◆ WHAT IS BEING ASKED ◆
Reproduce the text of the items below line for line, without any changes, and leave the pictures out.

┄┄┄┄┄┄┄┄┄┄┄┄┄┄┄┄┄┄┄┄

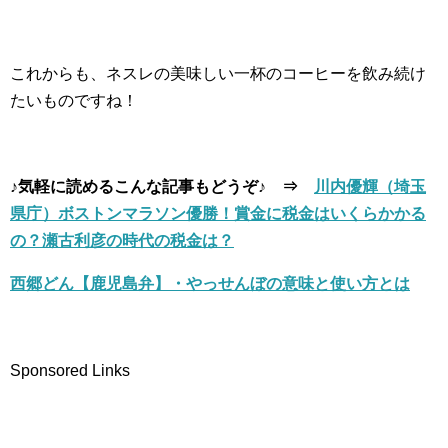
これからも、ネスレの美味しい一杯のコーヒーを飲み続け
たいものですね！
♪気軽に読めるこんな記事もどうぞ♪ ⇒
川内優輝（埼玉
県庁）ボストンマラソン優勝！賞金に税金はいくらかかる
の？瀬古利彦の時代の税金は？
西郷どん【鹿児島弁】・やっせんぼの意味と使い方とは
Sponsored Links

┄┄┄┄┄┄┄┄┄┄┄┄┄┄┄┄┄┄┄┄

◆ ANSWER TO THIS TASK ◆
これからも、ネスレの美味しい一杯のコーヒーを飲み続け
たいものですね！
♪気軽に読めるこんな記事もどうぞ♪ ⇒
川内優輝（埼玉
県庁）ボストンマラソン優勝！賞金に税金はいくらかかる
の？瀬古利彦の時代の税金は？
西郷どん【鹿児島弁】・やっせんぼの意味と使い方とは
Sponsored Links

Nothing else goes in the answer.